Jakarta, TopBusiness—Presiden RI Joko Widodo (Jokowi) hari ini di Jakarta mengatakan bahwa dalam penanganan dampak Covid-19 di Indonesia, penanganan kesehatan adalah yang utama. Sementara pada saat yang sama, pemulihan ekonomi pun penting.
“Pemerintah mencari jalan terbaik untuk dua hal itu. Gas dan rem, akan kita atur sesuai dengan dinamika terkini,” kata Presiden Jokowi ketika memberikan sambutan pada seminar virtual gelaran Bank UOB Indonesia dan disiarkan via kanal YouTube Metro TV.
Presiden tersebut kemudian menjelaskan sejumlah pencapaian dalam penanganan Covid-19 di Indonesia. Tingkat penambahan pasien baru per hari, pada saat ini sudah turun sangat jauh ketika dibandingkan dengan masa puncak pada pertengahan Juli 2021.

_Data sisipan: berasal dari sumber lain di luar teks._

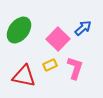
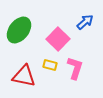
blue arrow: moved 2 px right, 6 px up
yellow rectangle: rotated 40 degrees clockwise
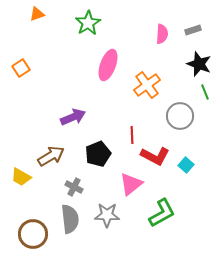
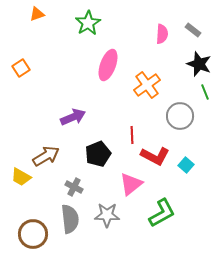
gray rectangle: rotated 56 degrees clockwise
brown arrow: moved 5 px left
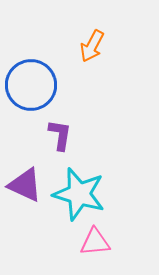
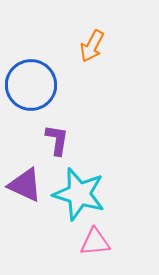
purple L-shape: moved 3 px left, 5 px down
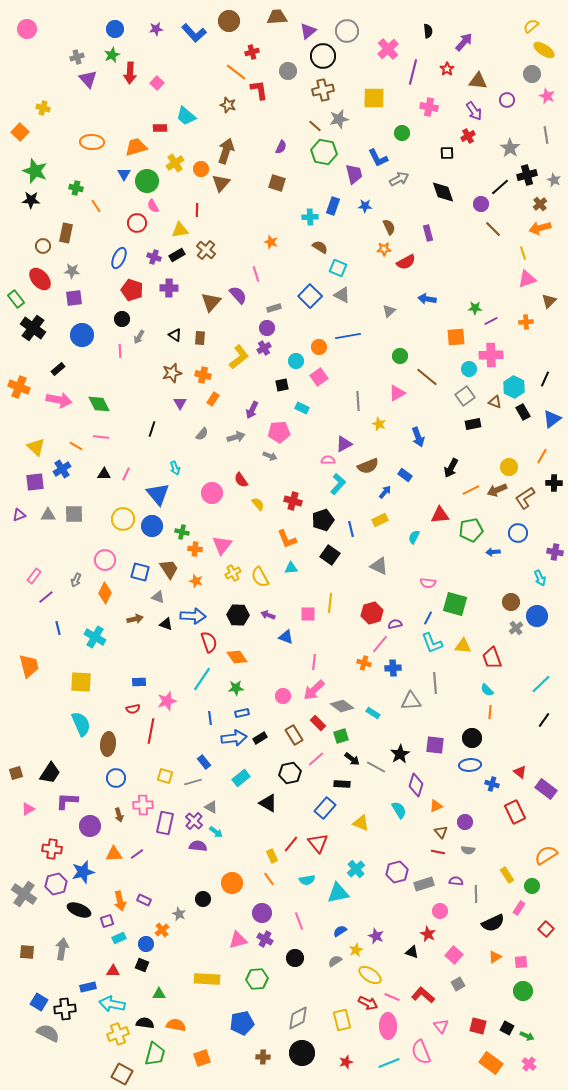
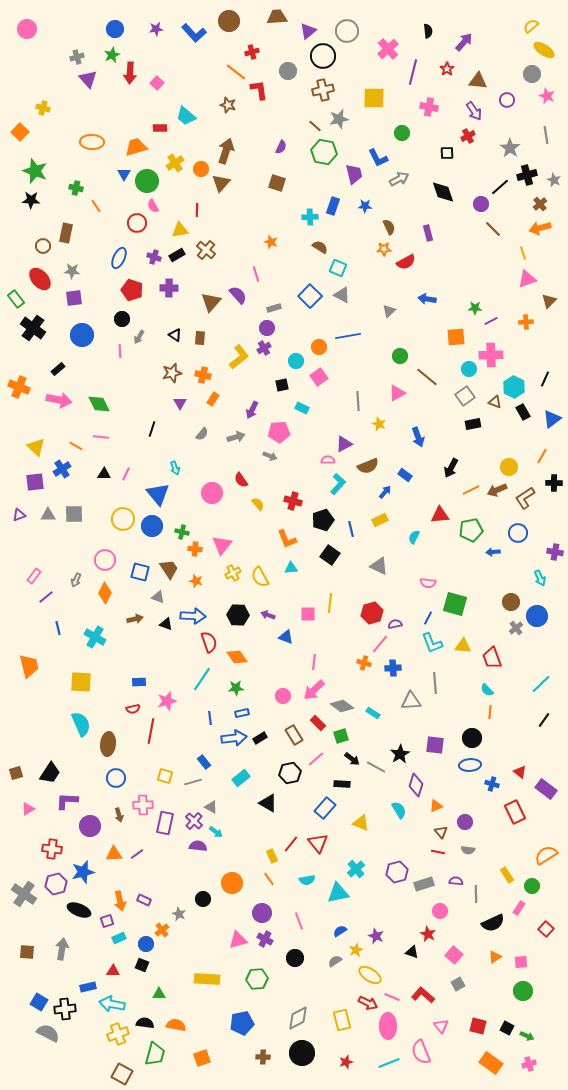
pink cross at (529, 1064): rotated 32 degrees clockwise
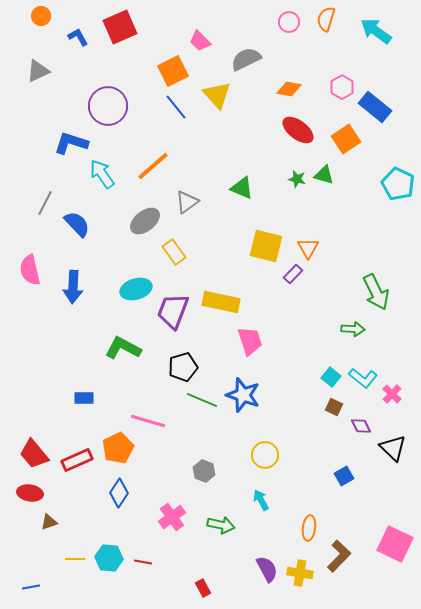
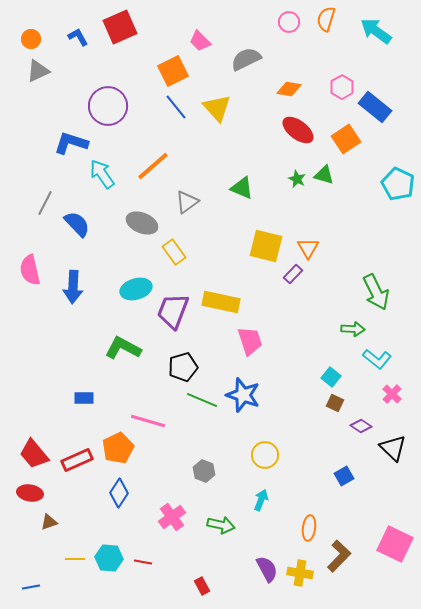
orange circle at (41, 16): moved 10 px left, 23 px down
yellow triangle at (217, 95): moved 13 px down
green star at (297, 179): rotated 12 degrees clockwise
gray ellipse at (145, 221): moved 3 px left, 2 px down; rotated 60 degrees clockwise
cyan L-shape at (363, 378): moved 14 px right, 19 px up
brown square at (334, 407): moved 1 px right, 4 px up
purple diamond at (361, 426): rotated 30 degrees counterclockwise
cyan arrow at (261, 500): rotated 50 degrees clockwise
red rectangle at (203, 588): moved 1 px left, 2 px up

“Dalam tingkat isian rumah sakit, kita sudah sangat membaik. RS Darurat Wisma Atlet, itu kini tingkat isiannya hanya 7%. Padahal tadinya mencapai 92%,” papar Presiden Jokowi.
Lebih lanjut, presiden menjelaskan bahwa angka positive rate Covid di Indonesia hanya 2,64%. Lebih rendah ketimbang angka global yang di 8,43%. “Jadi, alhamdulillah, kini angka-angka Covid turun. Akan tetapi, kita tetap harus waspada,” kata dia.
Pemerintah Indonesia telah memberikan banyak insentif pemulihan dari dampak wabah tersebut. Pada tahun 2021, ada insentif sebesar Rp744,75 triliun. Adapun realisasi sampai Juli 2021 di angka Rp305 triliun.
Dana itu alokasinya berimbang antara pemulihan kesehatan dengan pemulihan ekonomi nasional. “Saya mengajak kalangan perbankan untuk ekspansi, mengucurkan kredit, serta menggerakkan dunia usaha,” presiden berkata.
Ia pun berkata bahwa Indonesia pun akan terus menggerakkan ekonomi berkelanjutan. “Kita punya peluang untuk tumbuh lebih tinggi lagi. Pasar ekspor, terbuka lebar,” kata Presiden Jokowi.